Wheat slid for the first time in five sessions, while soybeans gained ground.
The most-active corn contract on the Chicago Board of Trade (CBOT) rose 0.1% to $6.27 a bushel, as of 0227 GMT. Wheat fell 0.6% to $6.98-1/4 a bushel and soybean added 0.2% to 14.92-1/2 a bushel.
Corn prices rose after the U.S. Department of Agriculture confirmed sales of 667,000 tonnes of U.S. corn to China for 2022/23 delivery.
Uncertainty over whether a deal to allow grain shipments from Ukraine’s Black Sea ports would be extended ahead of a deadline later this week continued to drive prices up, traders said, after Kyiv rejected a Russian push for a reduced 60-day renewal.
Turkey said it would continue discussions to extend the deal for 120 days rather than 60 days, while the German government on Wednesday joined calls for Moscow to extend the deal beyond 60 days.

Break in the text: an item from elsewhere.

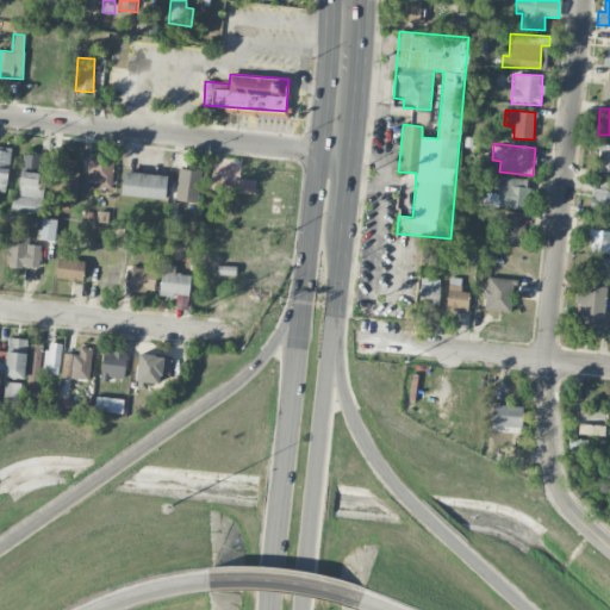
[(609,144),(599,143),(596,170),(609,172),(609,144)]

Russia and Ukraine are among the world’s largest corn and wheat exporters and the creation of the corridor has helped cool global food commodity prices that hit record highs after Russia invaded Ukraine a year ago.
Grains in agricultural market were curbed by the U.S. banking crisis.

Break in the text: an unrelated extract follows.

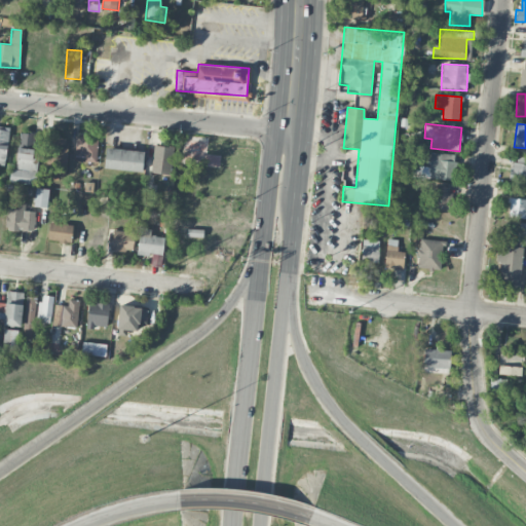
[(9,183),(34,184),(36,133),(19,133),(17,170),(10,168),(9,183)]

Asian stocks tumbled on Thursday, and investors bought gold, bonds and the dollar as fear of a banking crisis was reignited by fresh troubles at Credit Suisse, leaving markets on edge ahead of a European Central Bank meeting later in the day.
Farmers in Brazil, the world’s top soybean exporter, have harvested over half of an expected record crop, according to analysts.
However, Argentina’s soybean crushing plants are operating at the lowest capacity in history due to the impact of a ferocious drought, the leader of the country’s top grains processing chamber said on Wednesday.
Argentina, the world’s leading exporter of soymeal and soybean oil, is likely to have soybean production of 27 million tonnes this season, the lowest in nearly a quarter century, as a result of low rainfall and high temperatures, Argentina’s Rosario grains exchange has said.
Commodity funds were net buyers of CBOT corn and wheat futures contracts on Wednesday and were net sellers of soybeans, soymeal and soyoil, traders said.